* [Instructions to follow] Reproduce the part of the ext4 superblock checksum thread below word for word, starting at "e2fsck: Superblock checksum" and ending at "the checksum somehow?".

* [Excerpted text]
####################

Re: ext4 superblock checksum invalid after running resize2fs

Baokun Li <libaokun1@xxxxxxxxxx> · Tue, 3 Jan 2023 10:37:39 +0800

On 2023/1/3 8:35, Zsolt Murzsa wrote:
Hi!

I've had the same issue with twice in the last couple of days with the resize2fs online expand function.
I have a md raid 1, with an LVM volume, which is formatted with ext4. I resized the volume (from 4T to 5T), then I ran resize2fs, which ran without error, the file system got bigger.

After a few hours, I reset the machine (unsafely), due to some zombie processes, but after restarting, the system could not mount the filesystem.
I checked the disks, and ran some hardware checks, but I didn't find anything wrong. I thought the hard reset caused some problem.

That was the problem: "Superblock checksum does not match superblock". I tried several superblocks, e2fsck, testdisk, but nothing helped, dumpe2fs showed all the data about the superblock.
I started to restore from a backup.

In the meantime, I found the debugfs tool, with which I could skip the checksum check and thus see all the folders and files that I restored to a separate disk.
I replaced the two drives, recreated md RAID 1, LVM, then reformatted with ext4, started copying the data back.

I ran out of space so expanded the LV and ran resize2fs again (from 3T to 5T). It ran successfully again, the attached file system is 5T.
Then I ran an e2fsck.

"e2fsck -n /dev/vg1/data
e2fsck 1.46.5 (30-Dec-2021)
Warning!  /dev/vg1/data is mounted.
ext2fs_open2: Superblock checksum does not match superblock
e2fsck: Superblock invalid, trying backup blocks...
e2fsck: Superblock checksum does not match superblock while trying to open /dev/vg1/data

The superblock could not be read or does not describe a valid ext2/ext3/ext4
filesystem.  If the device is valid and it really contains an ext2/ext3/ext4
filesystem (and not swap or ufs or something else), then the superblock
is corrupt, and you might try running e2fsck with an alternate superblock:
     e2fsck -b 8193 <device>
or
     e2fsck -b 32768 <device>"

I'm shocked it happened again.
I can currently write / read the files, but it is suspicious that I will not be able to mount the filesystem again.
In the first case, I couldn't find a simple solution, but is it possible to fix the checksum somehow?
It takes a lot of time to use debugfs to copy everything to another drive and back again.

My current kernel version: 5.19.17-1-pve.
I can attach all the superblocks (Both the first and second case), or any other information, if needed.

Best Regards,
Zsolt Murzsa

Hi Zsolt,

Maybe this patch on the mainline has fixed your problem:

https://git.kernel.org/pub/scm/linux/kernel/git/torvalds/linux.git/commit/?id=a408f33e895e455f16cf964cb5cd4979b658db7b

--
With Best Regards,
Baokun Li
.

####################

* [Dataset excerpt]
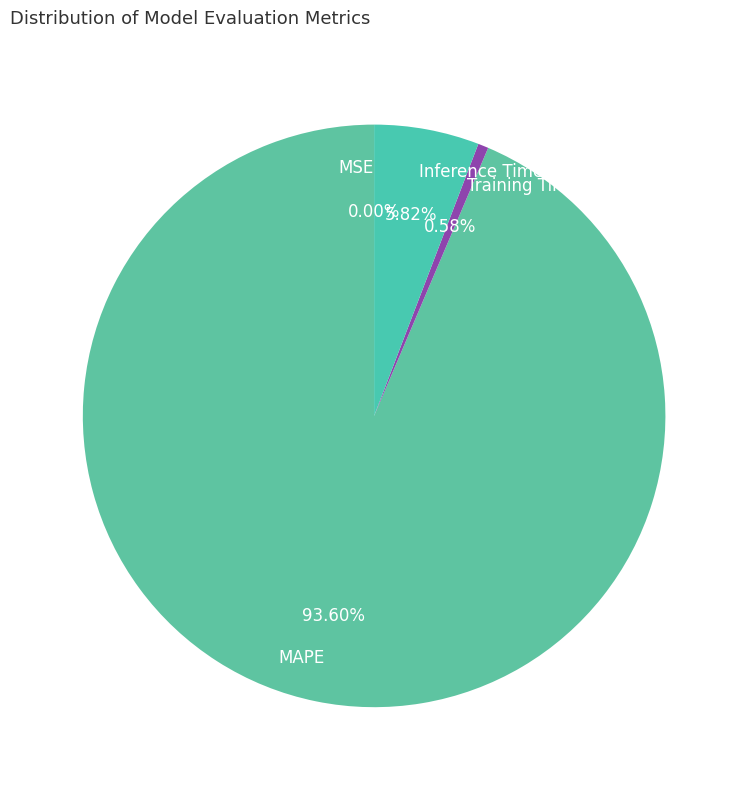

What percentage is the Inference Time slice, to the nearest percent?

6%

####################

* [Response to the exercise]
e2fsck: Superblock checksum does not match superblock while trying to open /dev/vg1/data

The superblock could not be read or does not describe a valid ext2/ext3/ext4
filesystem.  If the device is valid and it really contains an ext2/ext3/ext4
filesystem (and not swap or ufs or something else), then the superblock
is corrupt, and you might try running e2fsck with an alternate superblock:
     e2fsck -b 8193 <device>
or
     e2fsck -b 32768 <device>"

I'm shocked it happened again.
I can currently write / read the files, but it is suspicious that I will not be able to mount the filesystem again.
In the first case, I couldn't find a simple solution, but is it possible to fix the checksum somehow?